Maniakes laughed long and bitterly at that. "Does he indeed? Etzilios made me the same pledge, and see how well that turned out. I may be a fool, but I can learn. No matter how generous Abivard is with pledges, I shall not put my head inside the Makuraners' jaws and invite them to bite down."

"Then you will not meet with him?" The vestiarios sounded disappointed, which made Maniakes thoughtful. Kameas went on, "Any chance to compose our differences-"

"Is most unlikely," Maniakes interrupted. Kameas looked as if the Avtokrator had just kicked his puppy. Maniakes held out a hand. "You needn't pout, esteemed sir. I'll talk with him, if he wants to talk with me. But I don't expect miracles. And we're hardly in a position to demand concessions from Abivard, are we?"

"No, your Majesty, though I wish we were," Kameas said. "I shall convey your words to the messenger, who in turn can pass them on to the Makuraner general."

"Thank you, esteemed sir. Tell the messenger to tell Abivard that I will meet with him at the fourth hour of the day tomorrow." Videssos-and Makuran, too-divided day and night into twelve hours each, beginning at sunrise and sunset, respectively. "Let him put his standard on the shore, and I will come and speak to him from a boat. My war galleys will be close by, to prevent any treachery."

"It shall be as you say," Kameas answered, and waddled out to pass on the conditions to the messenger. Maniakes lowered his eyes to the cadaster he had been studying when the vestiarios came in. The numbers refused to mean anything to him. He shut the tax register and thought about seeing Abivard again. As he had told Kameas, it wasn't likely anything would come of talking with him. But hope, like any other hearty weed, was hard to root out altogether.

"There, your Majesty." The officer in command of the boat in which Maniakes rode pointed. "You see the red lion banner flapping on the beach."

"Aye, I see it," Maniakes answered. "By the good god, I hope it's never seen on a Videssian beach again." He glanced back over his shoulder. There on the eastern shore of the Cattle Crossing, he was still Avtokrator, his word obeyed-by those outside his immediate household-as if he were incarnate law. In the land he was approaching, though, Sharbaraz's word, not his, was law.

There beside the Makuraner banner stood a tall man in a fancy striped caftan of fine, soft wool; the fellow wore a sword on his belt and a conical helmet with a feathered crest and a bar nasal on his head. At first Maniakes did not think he could be Abivard, for he had streaks of gray in his beard. As the boat drew closer, though, Maniakes recognized the grandee who had stayed with Sharbaraz even when his cause looked blackest.

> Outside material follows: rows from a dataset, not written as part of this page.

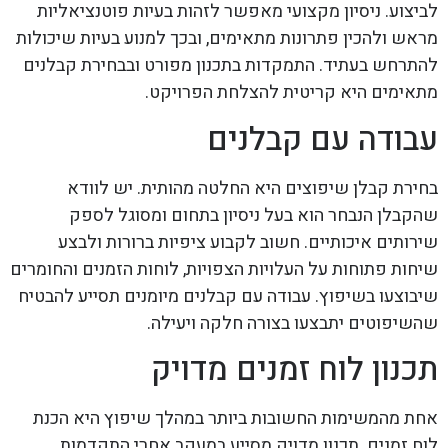
לביצוע. ניסיון מקצועי מאפשר לזהות בעיות פוטנציאליות
מראש ולהכין פתרונות מתאימים, ובכך למנוע בעיות שיכולות
להתרחש בעתיד. התמקדות בתכנון מפורט ובבחירת קבלנים
מתאימים היא קריטית להצלחת הפרויקט.
עבודה עם קבלנים
בחירת קבלן שיפוצים היא החלטה מהותית. יש לוודא
שהקבלן הנבחר הוא בעל ניסיון בתחום ומסוגל לספק
שירותים איכותיים. חשוב לקבוע ציפיות ברורות ולבצע
שיחות פתוחות על העלויות הצפויות, לוחות הזמנים והחומרים
שיבוצעו בשיפוץ. עבודה עם קבלנים מיומנים תסייע להבטיח
שהשיפוטים יתבצעו בצורה חלקה ויעילה.
תכנון לוח זמנים מדויק
אחת מהמשימות החשובות ביותר במהלך שיפוץ היא הכנת
לוח זמנים. תכנון מדויק מסייע במעקב אחרי התקדמות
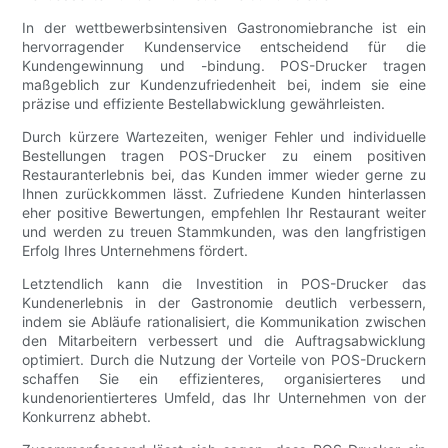
In der wettbewerbsintensiven Gastronomiebranche ist ein
hervorragender Kundenservice entscheidend für die
Kundengewinnung und -bindung. POS-Drucker tragen
maßgeblich zur Kundenzufriedenheit bei, indem sie eine
präzise und effiziente Bestellabwicklung gewährleisten.
Durch kürzere Wartezeiten, weniger Fehler und individuelle
Bestellungen tragen POS-Drucker zu einem positiven
Restauranterlebnis bei, das Kunden immer wieder gerne zu
Ihnen zurückkommen lässt. Zufriedene Kunden hinterlassen
eher positive Bewertungen, empfehlen Ihr Restaurant weiter
und werden zu treuen Stammkunden, was den langfristigen
Erfolg Ihres Unternehmens fördert.
Letztendlich kann die Investition in POS-Drucker das
Kundenerlebnis in der Gastronomie deutlich verbessern,
indem sie Abläufe rationalisiert, die Kommunikation zwischen
den Mitarbeitern verbessert und die Auftragsabwicklung
optimiert. Durch die Nutzung der Vorteile von POS-Druckern
schaffen Sie ein effizienteres, organisierteres und
kundenorientierteres Umfeld, das Ihr Unternehmen von der
Konkurrenz abhebt.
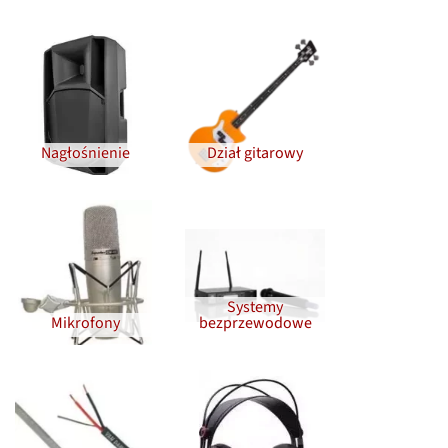
Nagłośnienie
Dział gitarowy
Systemy
Mikrofony
bezprzewodowe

He waved. Abivard waved back. "Take us well inside arrow range," Maniakes told the boat captain. "I want to be able to talk without screaming my lungs out."

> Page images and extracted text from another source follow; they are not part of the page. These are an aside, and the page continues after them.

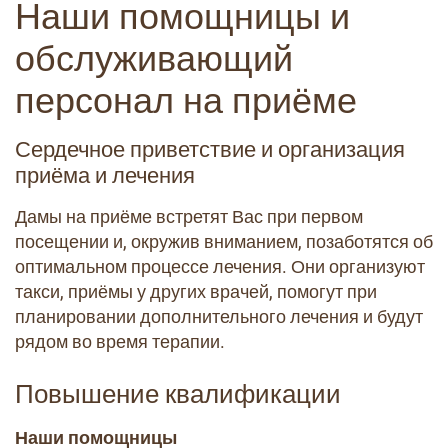
Наши помощницы и
обслуживающий
персонал на приёме
Сердечное приветствие и организация
приёма и лечения
Дамы на приёме встретят Вас при первом
посещении и, окружив вниманием, позаботятся об
оптимальном процессе лечения. Они организуют
такси, приёмы у других врачей, помогут при
планировании дополнительного лечения и будут
рядом во время терапии.
Повышение квалификации
Наши помощницы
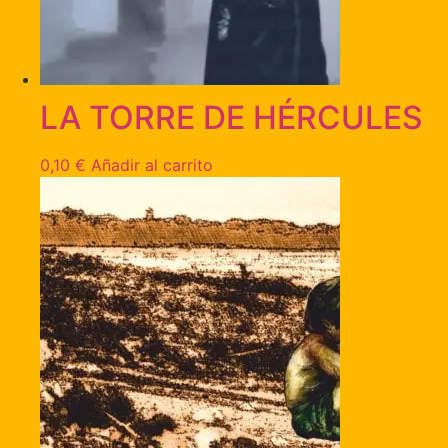
LA TORRE DE HÉRCULES
0,10
€
Añadir al carrito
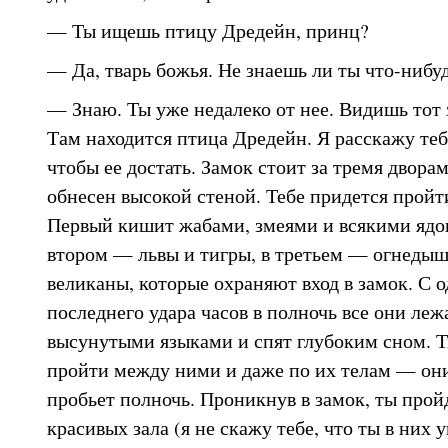
— Ты ищешь птицу Дредейн, принц?
— Да, тварь божья. Не знаешь ли ты что-нибуд
— Знаю. Ты уже недалеко от нее. Видишь тот 
Там находится птица Дредейн. Я расскажу тебе
чтобы ее достать. Замок стоит за тремя двора
обнесен высокой стеной. Тебе придется пройти
Первый кишит жабами, змеями и всякими ядо
втором — львы и тигры, в третьем — огнеды
великаны, которые охраняют вход в замок. С 
последнего удара часов в полночь все они леж
высунутыми языками и спят глубоким сном. 
пройти между ними и даже по их телам — они
пробьет полночь. Проникнув в замок, ты прой
красивых зала (я не скажу тебе, что ты в них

The fellow gave him a dubious look. "Very well, your Majesty," he said at last, but warned the rowers, "Be ready to get us out of here as fast as you can work the oars." Since Maniakes found that a sensible precaution, he nodded without comment.

In the Makuraner language, Abivard called, "I greet you, Maniakes." No respectful title went with the name; the men of Makuran did not recognize Maniakes as legitimate Avtokrator of the Videssians.

"I greet you, Abivard," Maniakes replied in Videssian. Abivard had mastered some of the Empire's tongue when he and Maniakes campaigned together against Smerdis the Makuraner usurper. Since he had spent so much time in Videssian territory since those days, he probably had more now.

Maniakes expected him either to get on with what he had come to say or to launch into a florid Makuraner harangue about Videssian iniquity. He did neither. Instead, he said, "Have you or your guardsmen any silver shields?"